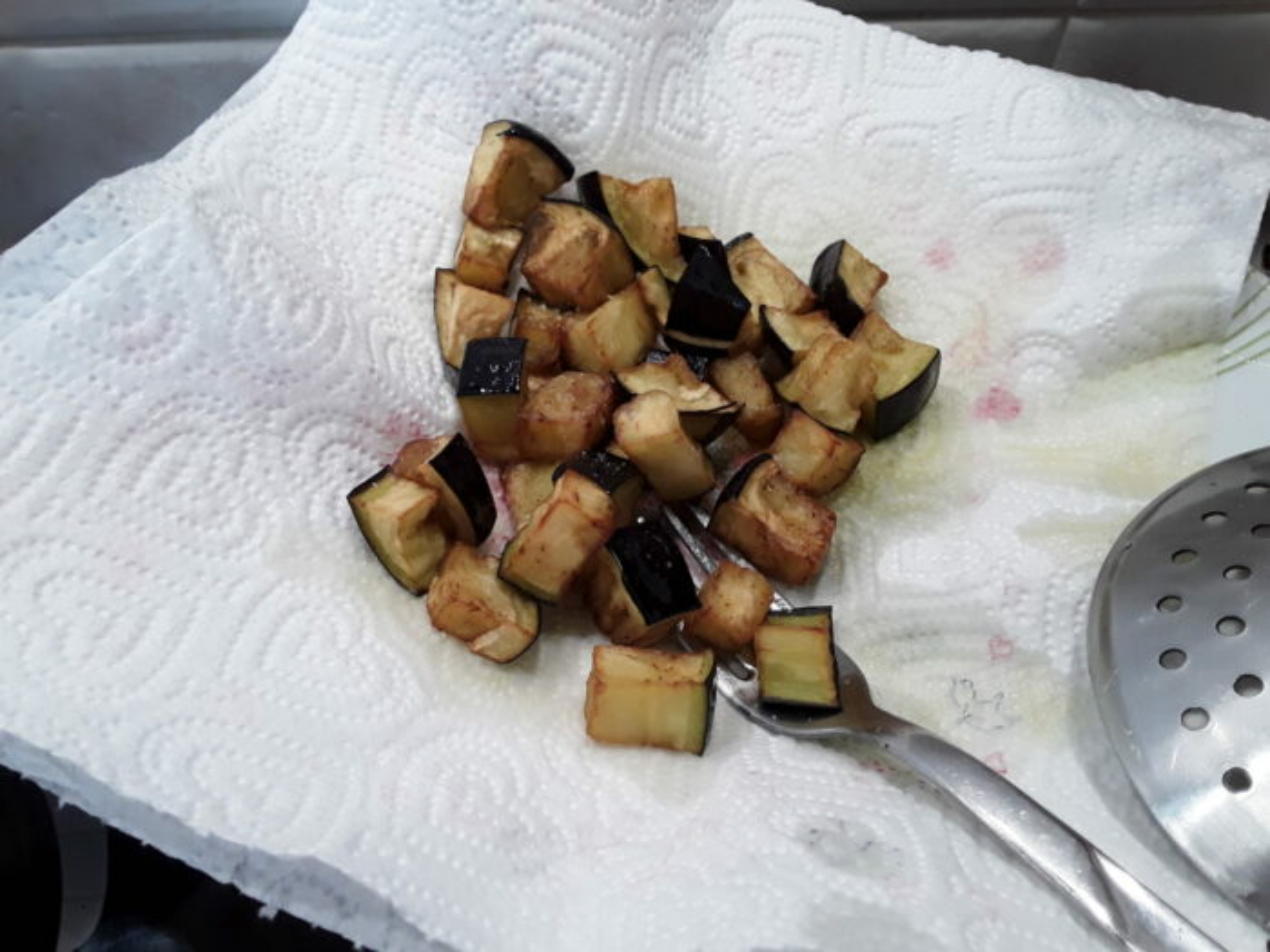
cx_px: 635
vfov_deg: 51.4
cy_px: 476
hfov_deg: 65.3
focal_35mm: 27
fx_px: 991
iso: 64
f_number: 1.9
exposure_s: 1/33
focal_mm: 2.91
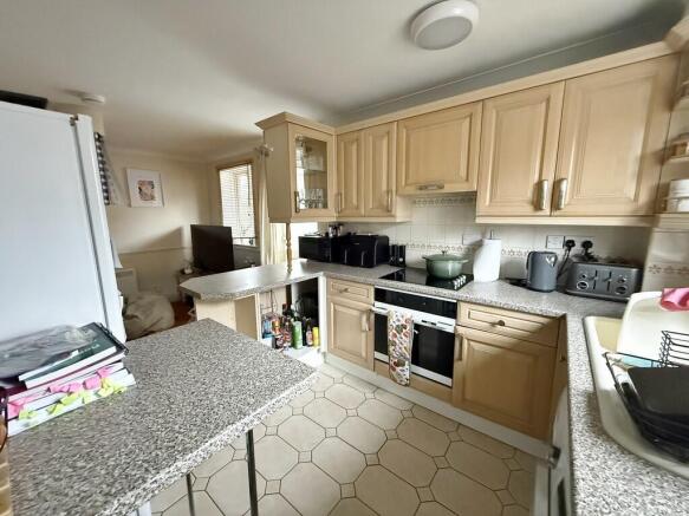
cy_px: 258
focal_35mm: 14
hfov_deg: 102.1
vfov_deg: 85.7
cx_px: 344
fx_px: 279
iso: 1250
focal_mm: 2.22
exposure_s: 1/60
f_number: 2.2
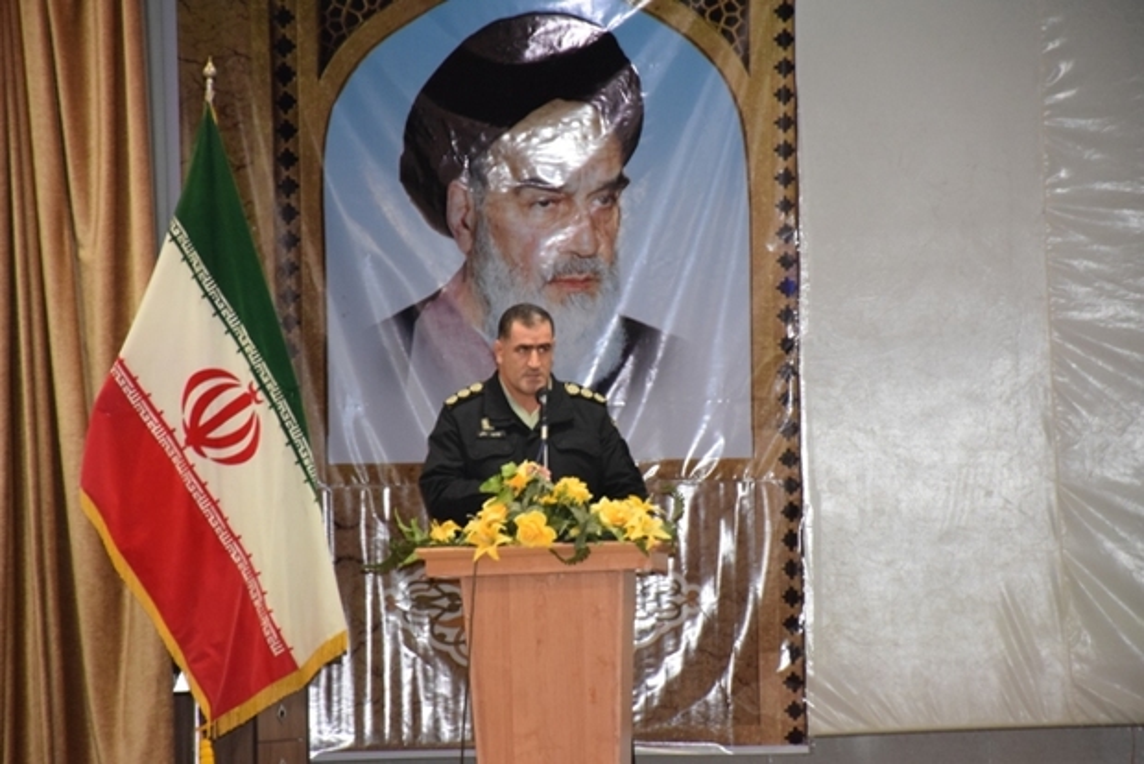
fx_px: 6676
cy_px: 382
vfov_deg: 6.5
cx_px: 572
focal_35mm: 210
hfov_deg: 9.8
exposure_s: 1/60
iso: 3200
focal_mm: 140
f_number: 5.6
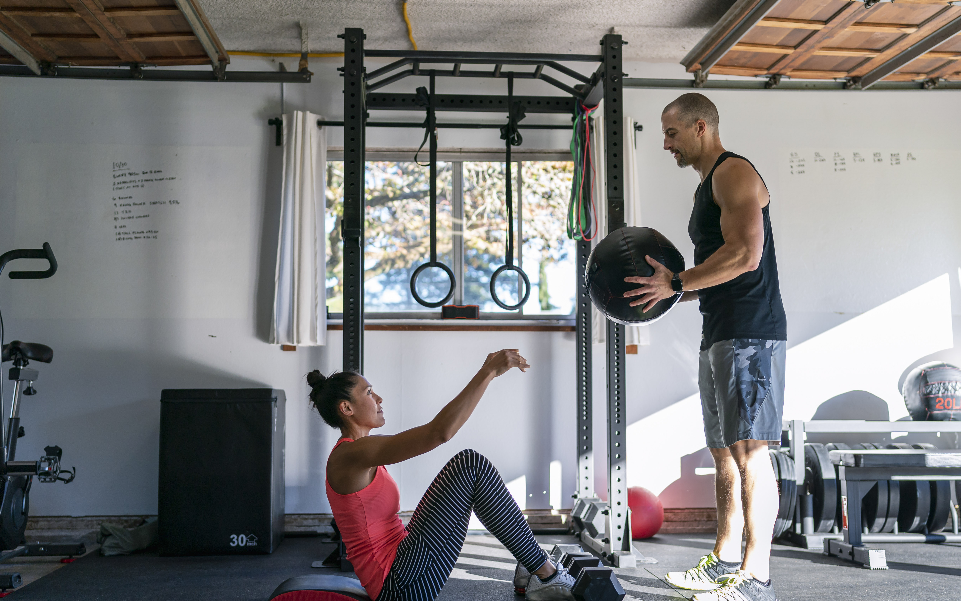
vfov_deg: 29.8
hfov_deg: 46.2
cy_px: 258
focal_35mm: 43
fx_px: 1126
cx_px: 481
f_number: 1.8
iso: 500
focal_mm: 35
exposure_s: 1/1250
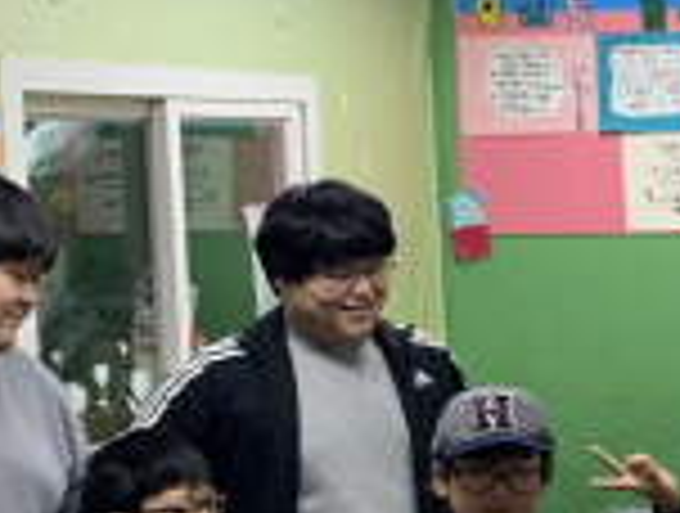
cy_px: 387
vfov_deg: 14.4
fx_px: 2028
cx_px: 1013
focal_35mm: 103
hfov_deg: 17.2
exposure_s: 1/60
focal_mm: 4.25
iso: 100
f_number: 1.8
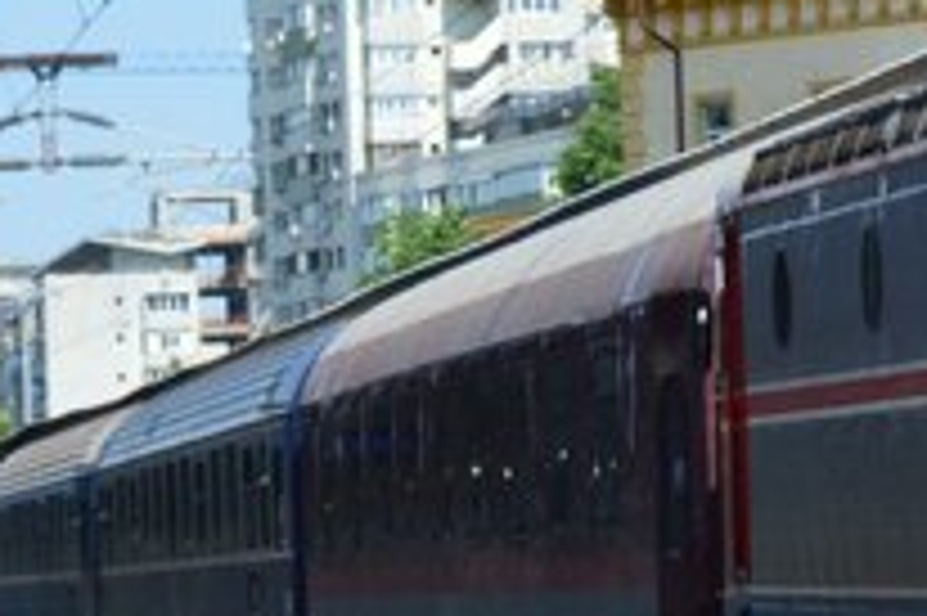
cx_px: 1323
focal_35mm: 302
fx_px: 7770
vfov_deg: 4.5
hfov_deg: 6.7
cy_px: 187
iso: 800
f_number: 11
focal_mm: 52
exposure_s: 1/640
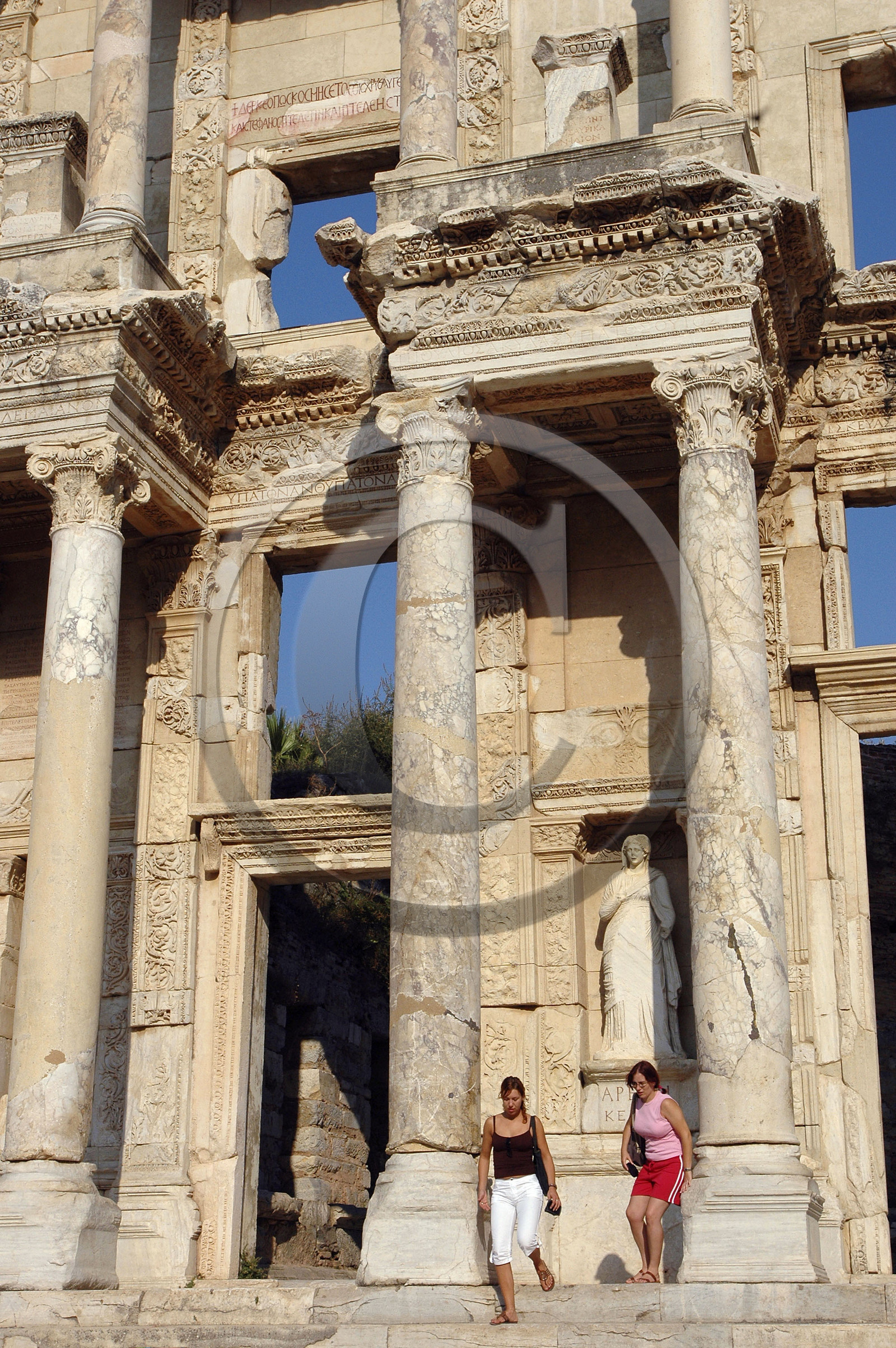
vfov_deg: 37.9
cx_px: 448
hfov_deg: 25.7
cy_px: 674
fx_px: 1963
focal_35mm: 52
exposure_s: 1/500
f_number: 13
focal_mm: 35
════════════════════
Action item
Copy out exactly the lines that begin at the line with "f_number: 2.2" and end at the final line of the entries above. Leave out the pictures.

Task response
f_number: 2.2
fx_px: 6676
cy_px: 382
vfov_deg: 6.5
cx_px: 572
focal_35mm: 210
hfov_deg: 9.8
exposure_s: 1/60
iso: 3200
focal_mm: 140
f_number: 5.6
vfov_deg: 29.8
hfov_deg: 46.2
cy_px: 258
focal_35mm: 43
fx_px: 1126
cx_px: 481
f_number: 1.8
iso: 500
focal_mm: 35
exposure_s: 1/1250
cy_px: 387
vfov_deg: 14.4
fx_px: 2028
cx_px: 1013
focal_35mm: 103
hfov_deg: 17.2
exposure_s: 1/60
focal_mm: 4.25
iso: 100
f_number: 1.8
cx_px: 1323
focal_35mm: 302
fx_px: 7770
vfov_deg: 4.5
hfov_deg: 6.7
cy_px: 187
iso: 800
f_number: 11
focal_mm: 52
exposure_s: 1/640
vfov_deg: 37.9
cx_px: 448
hfov_deg: 25.7
cy_px: 674
fx_px: 1963
focal_35mm: 52
exposure_s: 1/500
f_number: 13
focal_mm: 35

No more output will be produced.